Endocrine disrupting effects of dichlorodiphenyltrichloroethane analogues on gonadotropin hormones in pituitary gonadotrope cells

- p,p′-DDT and MXC stimulated gonadotropin subunit genes expression in LβT2 cells.
- p,p′-DDT and MXC stimulated gonadotropin hormones synthesis in LβT2 cells.
- ERK inhibitor suppressed p,p′-DDT- or MXC-induced gonadotropin subunit genes expression.
- ERK pathway was activated in response to p,p′-DDT and MXC exposure.
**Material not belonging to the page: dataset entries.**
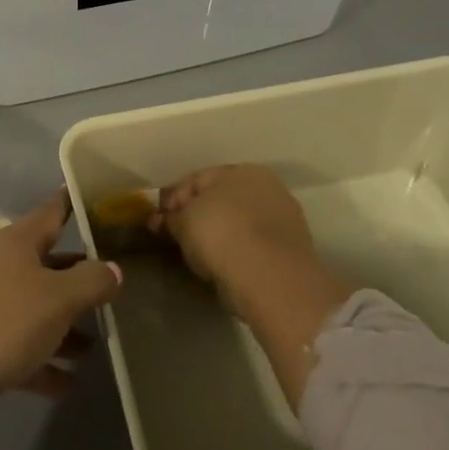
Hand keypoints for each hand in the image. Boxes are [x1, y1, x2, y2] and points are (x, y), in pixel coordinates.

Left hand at [0, 191, 121, 428]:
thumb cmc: (4, 323)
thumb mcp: (59, 299)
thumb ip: (92, 281)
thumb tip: (113, 269)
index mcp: (15, 241)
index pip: (52, 210)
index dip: (75, 202)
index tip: (101, 198)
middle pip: (46, 263)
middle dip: (78, 277)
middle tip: (113, 285)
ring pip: (33, 307)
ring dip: (63, 326)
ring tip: (95, 346)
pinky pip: (18, 344)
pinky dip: (42, 359)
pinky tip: (68, 383)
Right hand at [148, 165, 323, 316]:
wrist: (270, 279)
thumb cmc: (221, 235)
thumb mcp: (183, 222)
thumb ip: (170, 218)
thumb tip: (159, 220)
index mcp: (242, 170)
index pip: (197, 179)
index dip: (173, 198)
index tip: (158, 220)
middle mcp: (267, 187)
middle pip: (220, 199)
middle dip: (196, 215)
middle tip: (176, 236)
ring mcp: (283, 219)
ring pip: (238, 223)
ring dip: (217, 234)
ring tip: (197, 254)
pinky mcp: (290, 250)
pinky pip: (252, 244)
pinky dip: (235, 251)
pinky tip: (221, 265)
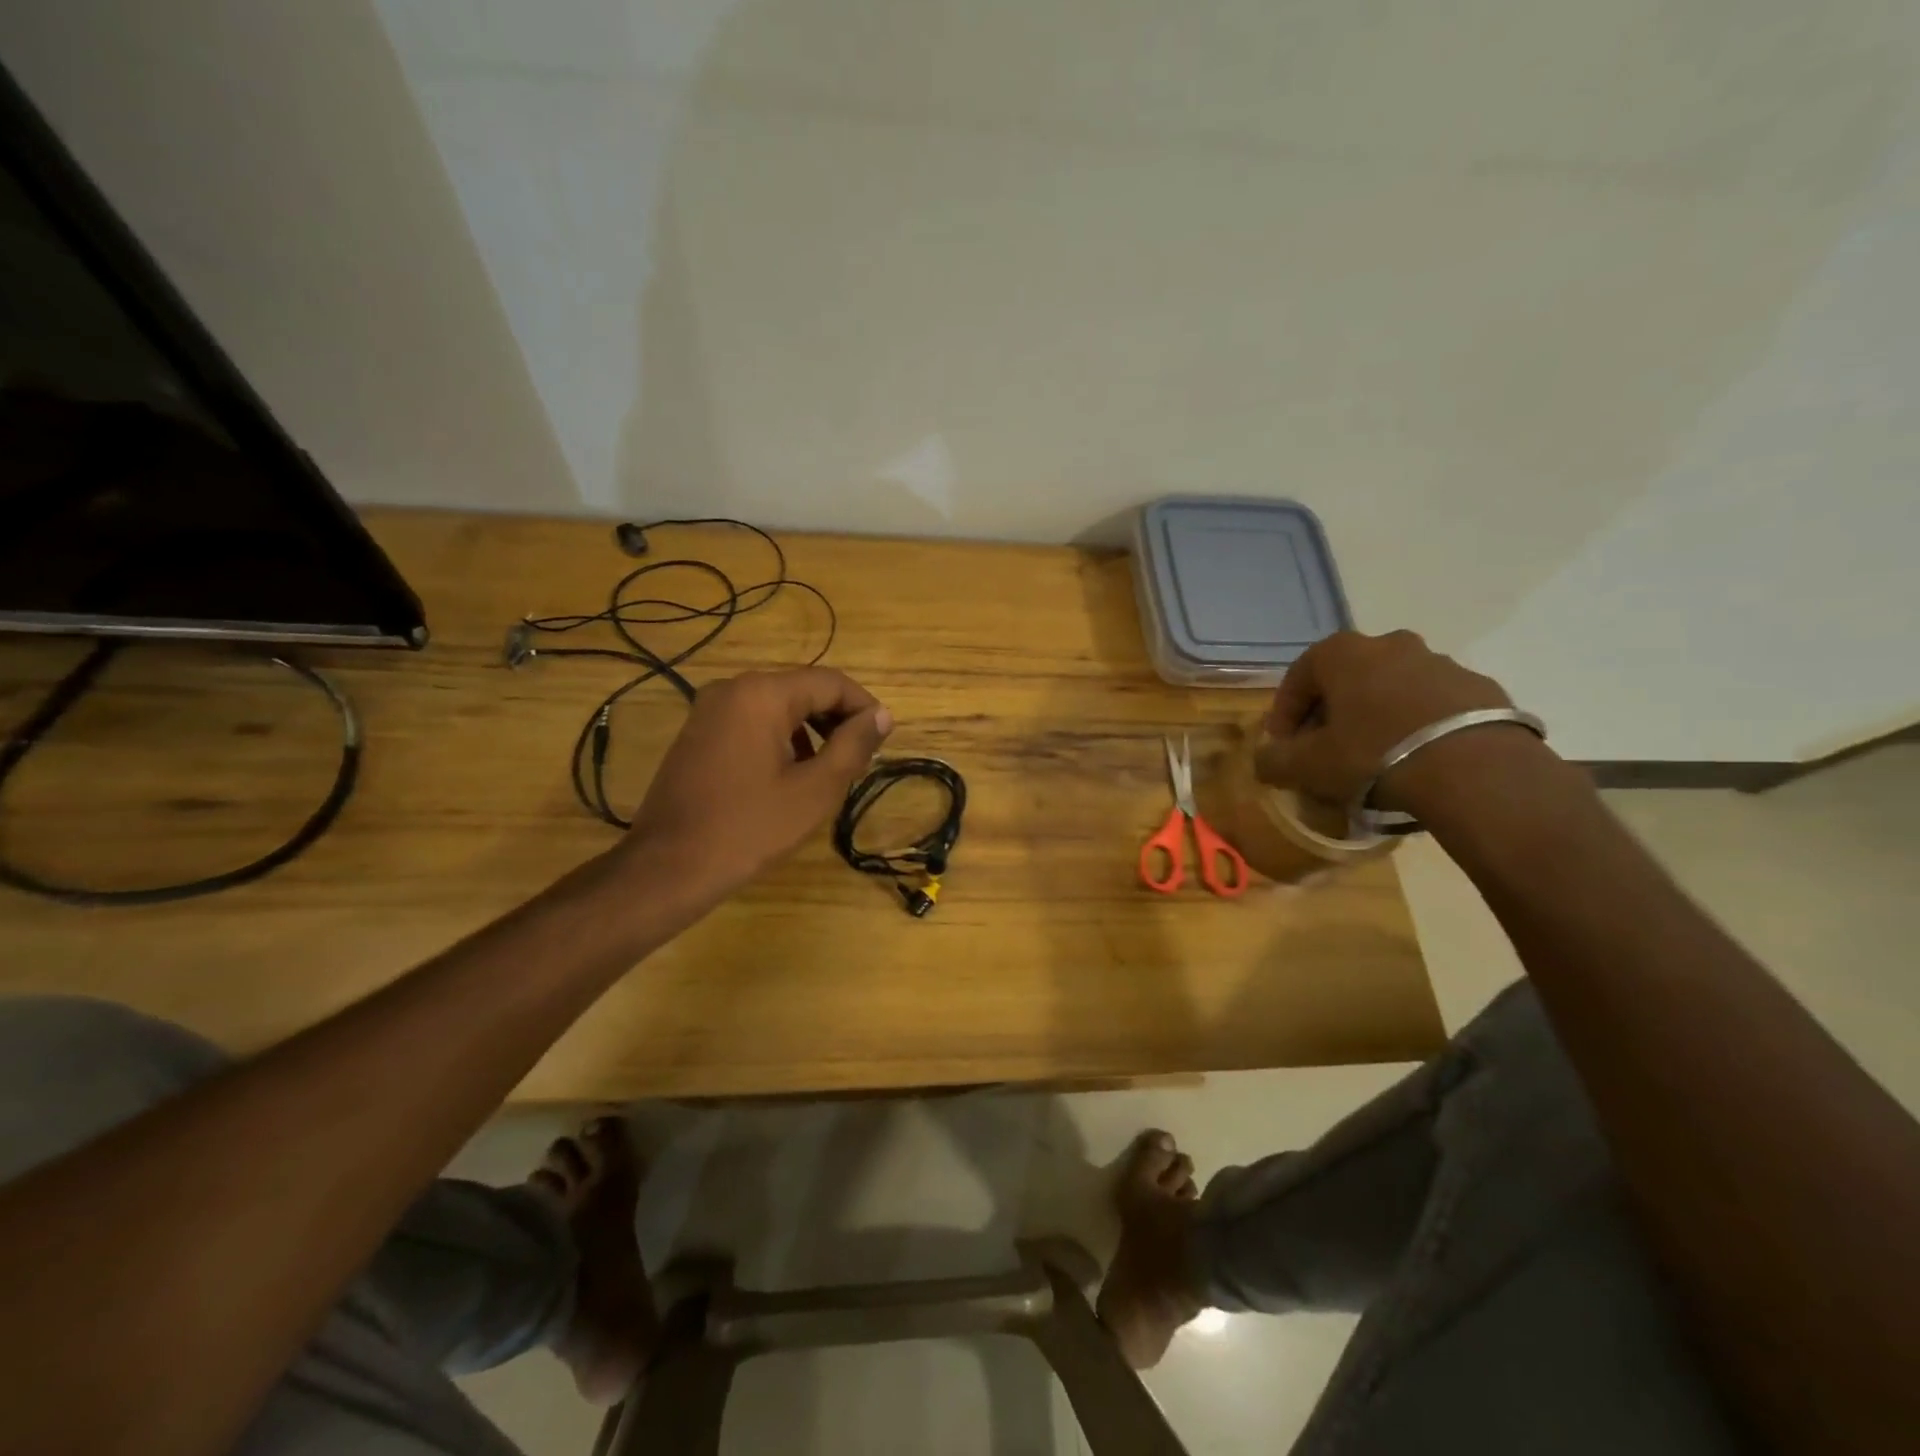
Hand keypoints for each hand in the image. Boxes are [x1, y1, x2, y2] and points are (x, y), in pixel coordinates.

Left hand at [621, 667, 891, 897]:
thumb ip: (853, 746)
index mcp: (763, 694)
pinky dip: (781, 738)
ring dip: (811, 730)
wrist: (669, 867)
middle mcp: (734, 688)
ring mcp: (710, 709)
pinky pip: (753, 721)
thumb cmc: (749, 828)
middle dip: (837, 720)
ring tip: (829, 771)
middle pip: (803, 689)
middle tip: (859, 759)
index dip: (864, 708)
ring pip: (778, 706)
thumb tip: (881, 716)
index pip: (831, 683)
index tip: (882, 740)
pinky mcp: (699, 731)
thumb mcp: (815, 790)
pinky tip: (790, 775)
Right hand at [1254, 630, 1515, 809]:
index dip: (1284, 714)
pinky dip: (1416, 725)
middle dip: (1331, 713)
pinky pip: (1432, 705)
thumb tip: (1264, 760)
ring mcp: (1440, 662)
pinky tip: (1416, 759)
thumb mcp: (1307, 766)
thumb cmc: (1373, 755)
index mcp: (1343, 652)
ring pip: (1391, 689)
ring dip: (1375, 717)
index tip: (1283, 746)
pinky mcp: (1479, 687)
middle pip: (1346, 679)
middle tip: (1325, 750)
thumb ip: (1274, 760)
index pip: (1297, 677)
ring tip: (1374, 758)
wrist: (1475, 769)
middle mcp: (1390, 644)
It has been shown that exposure to dichlorodiphenyltrichloroethane (DDT) analogues leads to disharmony of follicle-stimulating hormone (FSH) and luteinizing hormone (LH). However, the effects and mechanisms of DDT analogues on the expression of gonadotropin genes (FSHβ, LHβ and Cgα), which is the rate-limiting step of FSH and LH biosynthesis, remain unknown. In this study, we assessed the effects of p,p′-DDT, o,p′-DDT, p,p′-dichlorodiphenyldichloroethylene (p,p′-DDE) and methoxychlor (MXC) on gonadotropin genes expression and hormones synthesis in gonadotrope cells. p,p′-DDT and MXC at test concentrations ranging from 10−9 to 10−7 mol/L, stimulated gonadotropin genes expression and hormones synthesis in a dose-dependent manner. The activation of extracellular signal-regulated kinase (ERK) was required for the induction of gonadotropin genes expression and hormones synthesis by p,p′-DDT or MXC exposure. This study showed for the first time that p,p′-DDT and MXC regulated gonadotropin genes expression and hormones synthesis through ERK pathway in gonadotrope cells.